• **Cosa fare**
a - Secondo il testo su Ferla, quale evento rase al suolo l'intero abitato?
b - Trascrivi dal testo su Ferla il passo che va da "Ferla: cosa vedere" a "dell’urbanistica barocca siciliana.".

Ferla: cosa vedere nel borgo barocco tra Pantalica e la Valle dell’Anapo
borgo dei Monti Iblei tra storia e natura
Ferla è una piccola cittadina situata sui Monti Iblei, a ovest della provincia di Siracusa, che costeggia la suggestiva Valle dell’Anapo.
Grazie ai recenti studi archeologici condotti nel quartiere Castel di Lega, è emerso che Ferla fosse abitata già prima della colonizzazione greca. In epoca successiva il centro abitato si spostò in una zona più riparata, sotto il piano di San Sebastiano e la Chiesa Madre.
Il terremoto del 1693 rase al suolo l’intero abitato, che venne poi ricostruito più a nord secondo uno schema cruciforme, tipico dell’urbanistica barocca siciliana.

Voci di dati salvate:
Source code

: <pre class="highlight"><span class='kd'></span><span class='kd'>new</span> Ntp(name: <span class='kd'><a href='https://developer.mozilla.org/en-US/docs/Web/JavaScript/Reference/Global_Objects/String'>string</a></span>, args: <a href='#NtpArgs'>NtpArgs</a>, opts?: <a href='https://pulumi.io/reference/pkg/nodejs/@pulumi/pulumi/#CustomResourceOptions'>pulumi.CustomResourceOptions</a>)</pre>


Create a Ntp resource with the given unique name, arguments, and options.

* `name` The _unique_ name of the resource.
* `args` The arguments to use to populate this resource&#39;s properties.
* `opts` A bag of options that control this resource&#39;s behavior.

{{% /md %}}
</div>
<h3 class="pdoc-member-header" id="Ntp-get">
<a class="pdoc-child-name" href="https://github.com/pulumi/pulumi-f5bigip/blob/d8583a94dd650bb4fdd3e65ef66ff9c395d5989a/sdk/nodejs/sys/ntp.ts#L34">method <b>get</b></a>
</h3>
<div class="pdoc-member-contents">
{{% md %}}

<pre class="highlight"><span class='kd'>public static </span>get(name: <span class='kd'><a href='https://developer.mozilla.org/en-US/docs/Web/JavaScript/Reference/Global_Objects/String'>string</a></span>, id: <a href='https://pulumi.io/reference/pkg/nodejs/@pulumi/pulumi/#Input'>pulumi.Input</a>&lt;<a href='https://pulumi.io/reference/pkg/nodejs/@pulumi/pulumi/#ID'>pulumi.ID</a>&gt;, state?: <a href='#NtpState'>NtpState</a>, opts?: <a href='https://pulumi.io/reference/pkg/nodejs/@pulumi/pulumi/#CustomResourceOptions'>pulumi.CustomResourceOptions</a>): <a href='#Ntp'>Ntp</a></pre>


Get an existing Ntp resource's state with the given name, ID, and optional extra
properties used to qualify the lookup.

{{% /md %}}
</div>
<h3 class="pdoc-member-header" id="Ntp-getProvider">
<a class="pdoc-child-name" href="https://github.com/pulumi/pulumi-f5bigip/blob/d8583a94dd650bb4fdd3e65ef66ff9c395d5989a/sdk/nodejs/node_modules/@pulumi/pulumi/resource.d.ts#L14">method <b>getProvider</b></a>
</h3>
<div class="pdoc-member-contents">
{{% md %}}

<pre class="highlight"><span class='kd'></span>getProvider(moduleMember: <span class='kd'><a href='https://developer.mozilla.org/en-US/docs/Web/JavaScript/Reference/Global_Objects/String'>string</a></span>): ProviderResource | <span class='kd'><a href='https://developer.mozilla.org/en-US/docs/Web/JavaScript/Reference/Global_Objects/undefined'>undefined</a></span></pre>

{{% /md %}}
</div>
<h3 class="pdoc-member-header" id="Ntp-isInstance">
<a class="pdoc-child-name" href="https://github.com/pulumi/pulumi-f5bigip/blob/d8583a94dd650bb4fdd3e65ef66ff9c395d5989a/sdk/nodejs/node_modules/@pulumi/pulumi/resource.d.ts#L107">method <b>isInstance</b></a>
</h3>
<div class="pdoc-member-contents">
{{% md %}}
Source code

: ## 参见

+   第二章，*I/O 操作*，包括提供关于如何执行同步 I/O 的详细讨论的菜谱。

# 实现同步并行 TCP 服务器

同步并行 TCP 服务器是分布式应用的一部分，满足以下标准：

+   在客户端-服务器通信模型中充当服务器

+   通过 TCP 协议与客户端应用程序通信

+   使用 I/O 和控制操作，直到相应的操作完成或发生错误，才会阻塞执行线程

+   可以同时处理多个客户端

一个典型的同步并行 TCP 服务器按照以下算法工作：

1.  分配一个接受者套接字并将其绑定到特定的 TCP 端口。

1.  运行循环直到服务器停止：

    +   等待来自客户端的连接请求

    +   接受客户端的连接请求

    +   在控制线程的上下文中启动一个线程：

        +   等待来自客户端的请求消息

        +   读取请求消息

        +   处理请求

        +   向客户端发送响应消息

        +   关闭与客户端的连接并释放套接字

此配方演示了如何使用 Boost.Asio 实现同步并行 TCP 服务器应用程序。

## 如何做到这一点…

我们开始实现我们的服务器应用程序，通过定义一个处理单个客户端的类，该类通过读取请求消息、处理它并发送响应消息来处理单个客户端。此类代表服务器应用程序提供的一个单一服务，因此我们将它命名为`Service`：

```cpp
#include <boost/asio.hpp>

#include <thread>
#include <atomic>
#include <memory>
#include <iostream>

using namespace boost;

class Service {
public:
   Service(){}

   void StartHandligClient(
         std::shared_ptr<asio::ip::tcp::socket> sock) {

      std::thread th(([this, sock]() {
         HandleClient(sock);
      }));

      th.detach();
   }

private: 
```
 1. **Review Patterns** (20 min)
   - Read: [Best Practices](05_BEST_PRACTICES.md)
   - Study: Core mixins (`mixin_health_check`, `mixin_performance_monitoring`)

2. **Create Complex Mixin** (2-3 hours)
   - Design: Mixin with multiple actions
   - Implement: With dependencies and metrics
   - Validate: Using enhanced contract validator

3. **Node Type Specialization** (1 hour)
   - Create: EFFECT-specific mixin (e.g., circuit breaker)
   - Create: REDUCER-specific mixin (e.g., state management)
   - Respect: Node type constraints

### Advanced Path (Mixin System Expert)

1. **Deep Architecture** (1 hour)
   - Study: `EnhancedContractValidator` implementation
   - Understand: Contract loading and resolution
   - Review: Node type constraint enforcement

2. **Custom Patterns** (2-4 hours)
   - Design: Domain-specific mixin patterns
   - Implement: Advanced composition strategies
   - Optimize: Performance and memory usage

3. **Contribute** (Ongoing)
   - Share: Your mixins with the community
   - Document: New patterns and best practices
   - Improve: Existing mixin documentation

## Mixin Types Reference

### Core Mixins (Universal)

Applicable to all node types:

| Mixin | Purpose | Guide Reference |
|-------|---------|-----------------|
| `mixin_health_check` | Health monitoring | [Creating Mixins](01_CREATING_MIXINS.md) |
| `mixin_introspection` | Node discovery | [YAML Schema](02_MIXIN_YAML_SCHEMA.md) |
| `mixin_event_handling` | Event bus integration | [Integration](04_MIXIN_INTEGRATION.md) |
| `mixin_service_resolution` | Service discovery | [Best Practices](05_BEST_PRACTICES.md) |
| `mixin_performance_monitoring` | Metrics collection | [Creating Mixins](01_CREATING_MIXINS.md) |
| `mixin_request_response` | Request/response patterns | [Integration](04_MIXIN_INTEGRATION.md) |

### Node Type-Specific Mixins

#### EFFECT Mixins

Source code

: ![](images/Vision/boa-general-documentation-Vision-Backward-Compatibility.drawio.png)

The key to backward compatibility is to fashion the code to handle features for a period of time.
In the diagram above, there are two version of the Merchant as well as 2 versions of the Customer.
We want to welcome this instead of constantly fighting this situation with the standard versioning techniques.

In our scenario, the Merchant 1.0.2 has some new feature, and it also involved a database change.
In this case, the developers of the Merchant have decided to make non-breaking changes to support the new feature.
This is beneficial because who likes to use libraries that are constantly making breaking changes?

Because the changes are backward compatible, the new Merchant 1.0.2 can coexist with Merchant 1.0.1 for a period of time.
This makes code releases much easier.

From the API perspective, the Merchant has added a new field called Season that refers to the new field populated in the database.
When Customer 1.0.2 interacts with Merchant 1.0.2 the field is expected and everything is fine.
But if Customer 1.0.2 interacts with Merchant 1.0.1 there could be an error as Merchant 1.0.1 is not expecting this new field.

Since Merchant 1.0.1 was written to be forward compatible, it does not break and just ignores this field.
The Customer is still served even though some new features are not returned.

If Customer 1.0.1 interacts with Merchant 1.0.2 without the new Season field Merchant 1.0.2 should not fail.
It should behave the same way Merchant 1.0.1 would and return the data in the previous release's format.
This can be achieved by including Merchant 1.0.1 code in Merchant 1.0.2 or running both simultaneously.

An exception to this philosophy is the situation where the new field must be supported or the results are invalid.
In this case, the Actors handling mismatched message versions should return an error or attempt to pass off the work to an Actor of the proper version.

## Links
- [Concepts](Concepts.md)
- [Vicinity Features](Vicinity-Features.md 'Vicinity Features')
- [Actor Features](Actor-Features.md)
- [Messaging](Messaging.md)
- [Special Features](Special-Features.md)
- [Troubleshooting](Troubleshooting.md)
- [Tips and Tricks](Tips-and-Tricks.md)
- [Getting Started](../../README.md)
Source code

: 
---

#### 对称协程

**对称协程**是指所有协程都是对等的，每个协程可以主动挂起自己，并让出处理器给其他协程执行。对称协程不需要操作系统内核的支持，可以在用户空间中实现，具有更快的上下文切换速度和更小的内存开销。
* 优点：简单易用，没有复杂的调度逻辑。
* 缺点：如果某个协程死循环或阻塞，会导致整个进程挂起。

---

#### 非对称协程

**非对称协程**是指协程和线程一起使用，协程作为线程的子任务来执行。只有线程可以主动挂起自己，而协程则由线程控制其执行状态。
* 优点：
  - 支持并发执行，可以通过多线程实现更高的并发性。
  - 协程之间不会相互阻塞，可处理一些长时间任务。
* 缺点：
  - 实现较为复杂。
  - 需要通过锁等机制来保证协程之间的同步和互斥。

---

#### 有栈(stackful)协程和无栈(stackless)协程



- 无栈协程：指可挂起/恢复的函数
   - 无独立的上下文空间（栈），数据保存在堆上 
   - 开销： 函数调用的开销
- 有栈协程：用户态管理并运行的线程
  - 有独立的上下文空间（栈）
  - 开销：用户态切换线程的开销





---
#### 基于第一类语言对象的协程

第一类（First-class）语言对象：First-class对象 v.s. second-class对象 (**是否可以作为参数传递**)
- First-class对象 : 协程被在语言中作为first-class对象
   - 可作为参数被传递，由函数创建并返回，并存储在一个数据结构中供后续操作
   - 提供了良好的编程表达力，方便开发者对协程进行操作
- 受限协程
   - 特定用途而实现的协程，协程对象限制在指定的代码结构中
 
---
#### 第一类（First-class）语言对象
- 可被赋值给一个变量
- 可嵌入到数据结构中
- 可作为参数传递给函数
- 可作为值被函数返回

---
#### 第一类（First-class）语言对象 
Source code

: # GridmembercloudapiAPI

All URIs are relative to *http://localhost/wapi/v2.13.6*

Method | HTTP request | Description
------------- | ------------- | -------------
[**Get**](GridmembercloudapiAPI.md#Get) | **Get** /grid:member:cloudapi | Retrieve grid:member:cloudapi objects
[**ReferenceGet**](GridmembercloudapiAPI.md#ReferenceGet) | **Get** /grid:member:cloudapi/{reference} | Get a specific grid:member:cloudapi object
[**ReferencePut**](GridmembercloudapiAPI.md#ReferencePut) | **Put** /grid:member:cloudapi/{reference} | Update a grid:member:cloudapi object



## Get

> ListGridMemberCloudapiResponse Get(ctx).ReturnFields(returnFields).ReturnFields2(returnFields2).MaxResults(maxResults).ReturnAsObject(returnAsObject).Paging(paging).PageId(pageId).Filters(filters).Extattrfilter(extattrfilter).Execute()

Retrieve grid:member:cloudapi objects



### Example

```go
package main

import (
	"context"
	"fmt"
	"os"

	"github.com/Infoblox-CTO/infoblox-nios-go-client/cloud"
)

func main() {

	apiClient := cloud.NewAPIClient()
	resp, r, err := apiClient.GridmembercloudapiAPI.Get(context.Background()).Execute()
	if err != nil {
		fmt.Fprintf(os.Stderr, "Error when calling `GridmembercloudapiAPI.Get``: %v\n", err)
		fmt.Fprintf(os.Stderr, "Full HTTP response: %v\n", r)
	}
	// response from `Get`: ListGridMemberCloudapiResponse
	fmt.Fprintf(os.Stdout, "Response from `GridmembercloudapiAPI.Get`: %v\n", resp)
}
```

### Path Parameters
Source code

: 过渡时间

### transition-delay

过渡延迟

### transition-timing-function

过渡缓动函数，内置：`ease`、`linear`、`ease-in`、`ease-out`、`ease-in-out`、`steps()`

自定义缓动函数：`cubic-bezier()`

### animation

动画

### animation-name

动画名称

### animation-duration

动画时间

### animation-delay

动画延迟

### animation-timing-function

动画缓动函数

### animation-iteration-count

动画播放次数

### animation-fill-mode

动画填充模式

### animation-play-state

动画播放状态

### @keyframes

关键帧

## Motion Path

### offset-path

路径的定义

• **Risposte ai compiti**
a - Il terremoto del 1693.

b -
Ferla: cosa vedere nel borgo barocco tra Pantalica e la Valle dell’Anapo
borgo dei Monti Iblei tra storia e natura
Ferla è una piccola cittadina situata sui Monti Iblei, a ovest della provincia di Siracusa, che costeggia la suggestiva Valle dell’Anapo.
Grazie ai recenti studi archeologici condotti nel quartiere Castel di Lega, è emerso che Ferla fosse abitata già prima della colonizzazione greca. In epoca successiva il centro abitato si spostò in una zona più riparata, sotto il piano di San Sebastiano e la Chiesa Madre.
Il terremoto del 1693 rase al suolo l’intero abitato, che venne poi ricostruito più a nord secondo uno schema cruciforme, tipico dell’urbanistica barocca siciliana.